What wall art print sizes should you sell?
You can have a beautiful design and still leave money on the table by selling the wrong sizes — or by selling one size when buyers wanted a set. The good news: there's a short list of sizes the market actually wants, and once you know them, one master file can become all of them in a click.
Sell ratios, not just sizes
Buyers don't print at random dimensions — they print at sizes that fit standard frames. And frames cluster around a handful of aspect ratios. Nail the ratios and the individual sizes follow, because each ratio scales cleanly across its whole family.
The ratios that sell for wall art:
- 2:3 — the classic poster/photo ratio, huge in North America (4×6, 8×12, 12×18, 16×24, 20×30, 24×36 in).
- 4:5 — extremely popular for art prints; 8×10 and 16×20 are bread-and-butter sizes.
- 3:4 — common for prints and photos (6×8, 9×12, 12×16, 18×24 in).
- ISO / A-series — the standard everywhere outside the US (A5 → A1). Essential if you sell to the UK, EU, or Australia.
- 11:14 and 5:7 — niche but expected at the smaller, gift-priced end.
- 1:1 (square) — versatile, strong for Instagram-era decor and collages.
The practical move is to offer one master design across several ratios so a buyer can print it at whatever their frame is — and to bundle the sizes within each ratio so one purchase covers many frames.
The sizes buyers actually buy
Sellers consistently report the same US favorites for digital wall art: 5×7, 8×10, 11×14, and 16×20, with 24×36 for those willing to go large.
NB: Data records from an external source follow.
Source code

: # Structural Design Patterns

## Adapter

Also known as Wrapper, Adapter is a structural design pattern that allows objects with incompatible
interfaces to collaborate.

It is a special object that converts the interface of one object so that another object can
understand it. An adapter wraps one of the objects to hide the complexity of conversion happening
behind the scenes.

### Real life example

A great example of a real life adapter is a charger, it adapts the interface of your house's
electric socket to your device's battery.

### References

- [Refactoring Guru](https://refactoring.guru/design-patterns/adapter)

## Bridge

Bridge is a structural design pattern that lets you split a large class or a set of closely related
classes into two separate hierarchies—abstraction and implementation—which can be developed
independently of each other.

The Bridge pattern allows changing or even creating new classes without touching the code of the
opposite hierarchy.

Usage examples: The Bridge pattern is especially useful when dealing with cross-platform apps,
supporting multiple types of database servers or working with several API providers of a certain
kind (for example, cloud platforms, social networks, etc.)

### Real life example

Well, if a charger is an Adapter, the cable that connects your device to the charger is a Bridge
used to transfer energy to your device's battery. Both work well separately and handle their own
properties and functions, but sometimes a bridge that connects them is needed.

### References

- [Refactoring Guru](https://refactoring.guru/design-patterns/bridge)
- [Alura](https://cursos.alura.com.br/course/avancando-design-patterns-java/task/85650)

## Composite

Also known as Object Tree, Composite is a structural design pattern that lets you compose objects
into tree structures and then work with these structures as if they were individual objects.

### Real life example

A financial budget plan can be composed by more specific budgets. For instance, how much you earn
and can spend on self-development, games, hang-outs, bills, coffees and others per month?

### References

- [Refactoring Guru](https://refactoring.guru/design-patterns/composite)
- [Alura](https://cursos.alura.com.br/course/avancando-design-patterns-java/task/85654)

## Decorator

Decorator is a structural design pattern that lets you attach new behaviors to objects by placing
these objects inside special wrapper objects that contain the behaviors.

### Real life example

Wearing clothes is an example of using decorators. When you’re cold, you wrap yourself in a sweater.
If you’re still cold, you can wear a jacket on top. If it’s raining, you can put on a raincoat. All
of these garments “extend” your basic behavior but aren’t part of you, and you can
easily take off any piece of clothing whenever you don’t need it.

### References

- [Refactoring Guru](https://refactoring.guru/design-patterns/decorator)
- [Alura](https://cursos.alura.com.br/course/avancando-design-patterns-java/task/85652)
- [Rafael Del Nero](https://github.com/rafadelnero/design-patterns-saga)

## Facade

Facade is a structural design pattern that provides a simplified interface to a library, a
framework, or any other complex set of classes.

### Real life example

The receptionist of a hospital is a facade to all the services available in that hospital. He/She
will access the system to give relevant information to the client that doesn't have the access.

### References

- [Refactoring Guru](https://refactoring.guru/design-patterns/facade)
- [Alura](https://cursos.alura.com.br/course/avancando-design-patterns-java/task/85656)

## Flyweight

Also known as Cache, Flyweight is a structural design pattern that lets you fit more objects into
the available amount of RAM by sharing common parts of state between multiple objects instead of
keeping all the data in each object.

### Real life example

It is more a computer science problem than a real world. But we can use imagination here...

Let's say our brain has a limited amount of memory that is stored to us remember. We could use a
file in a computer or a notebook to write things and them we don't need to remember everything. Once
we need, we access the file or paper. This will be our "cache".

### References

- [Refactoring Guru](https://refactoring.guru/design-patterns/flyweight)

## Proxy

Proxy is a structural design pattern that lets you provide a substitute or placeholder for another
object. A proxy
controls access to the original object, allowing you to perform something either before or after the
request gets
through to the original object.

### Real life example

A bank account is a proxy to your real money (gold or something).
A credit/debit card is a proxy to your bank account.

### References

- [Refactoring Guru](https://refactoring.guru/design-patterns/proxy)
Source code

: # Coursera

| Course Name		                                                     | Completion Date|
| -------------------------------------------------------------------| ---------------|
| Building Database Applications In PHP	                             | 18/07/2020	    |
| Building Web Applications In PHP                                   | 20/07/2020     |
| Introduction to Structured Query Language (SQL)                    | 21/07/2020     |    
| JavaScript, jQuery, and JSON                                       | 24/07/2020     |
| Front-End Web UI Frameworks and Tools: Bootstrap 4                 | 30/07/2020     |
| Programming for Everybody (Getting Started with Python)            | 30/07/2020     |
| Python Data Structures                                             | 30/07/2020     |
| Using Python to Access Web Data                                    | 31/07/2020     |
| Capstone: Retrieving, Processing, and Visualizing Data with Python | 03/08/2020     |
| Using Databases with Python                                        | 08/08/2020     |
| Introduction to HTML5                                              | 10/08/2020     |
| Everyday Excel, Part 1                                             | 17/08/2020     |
Larger sizes are less crowded and command higher prices — a real opening, since most sellers cluster at the small end. Outside the US, lead with A-sizes (A4 and A3 for home/office/gifts; A2 and A1 for statement pieces).
The size table — with the pixels (at 300 PPI)
Most size guides stop at inches. Here's what your file actually needs, so you know a size will print sharp before you list it.
| Print size | Ratio | Pixels at 300 PPI |
|---|---|---|
| 5 × 7 in | 5:7 | 1,500 × 2,100 |
| 8 × 10 in | 4:5 | 2,400 × 3,000 |
| 11 × 14 in | 11:14 | 3,300 × 4,200 |
| 12 × 16 in | 3:4 | 3,600 × 4,800 |
| 16 × 20 in | 4:5 | 4,800 × 6,000 |
| 18 × 24 in | 3:4 | 5,400 × 7,200 |
| 20 × 30 in | 2:3 | 6,000 × 9,000 |
| 24 × 36 in | 2:3 | 7,200 × 10,800 |
| A4 (21 × 29.7 cm) | ISO | 2,480 × 3,508 |
| A3 (29.7 × 42 cm) | ISO | 3,508 × 4,961 |
| A2 (42 × 59.4 cm) | ISO | 4,961 × 7,016 |
| A1 (59.4 × 84.1 cm) | ISO | 7,016 × 9,933 |
Build your master at the largest size in each ratio you'll offer, and every smaller size in that family scales down from it with no quality loss. If a file falls short of the pixels above, it'll print soft — see what resolution you actually need before you list it.
Don't do this by hand
Here's where the size question turns into busywork. Offering, say, three ratios across six sizes each means exporting eighteen files per design — by hand, every time. That's the part with no reason to cost you an afternoon.
Our free Resize tool takes one design and produces up to 32 print sizes at 300 PPI in a single click — in your browser, no signup, or straight to your Google Drive. Universal files, ready to upload wherever you sell.
Resize your design into every size →
FAQ
What sizes sell best for wall art on Etsy?
In the US: 5×7, 8×10, 11×14, 16×20, and 24×36. Internationally: the A-series (A4–A1). Offer a few ratios so buyers can match their frames.
Should I sell in inches or centimeters?
Both. Lead with inches for the US and A-sizes (cm) for the UK, EU, and Australia — covering the ratios matters more than the unit.
Do I need a separate file for each size?
No — one master per ratio. Every size within a ratio scales from the same file; only a different ratio needs a new crop.
What's the highest-value size to add?
Large formats (24×36, A1). They're less saturated and command higher prices, since most sellers stay small.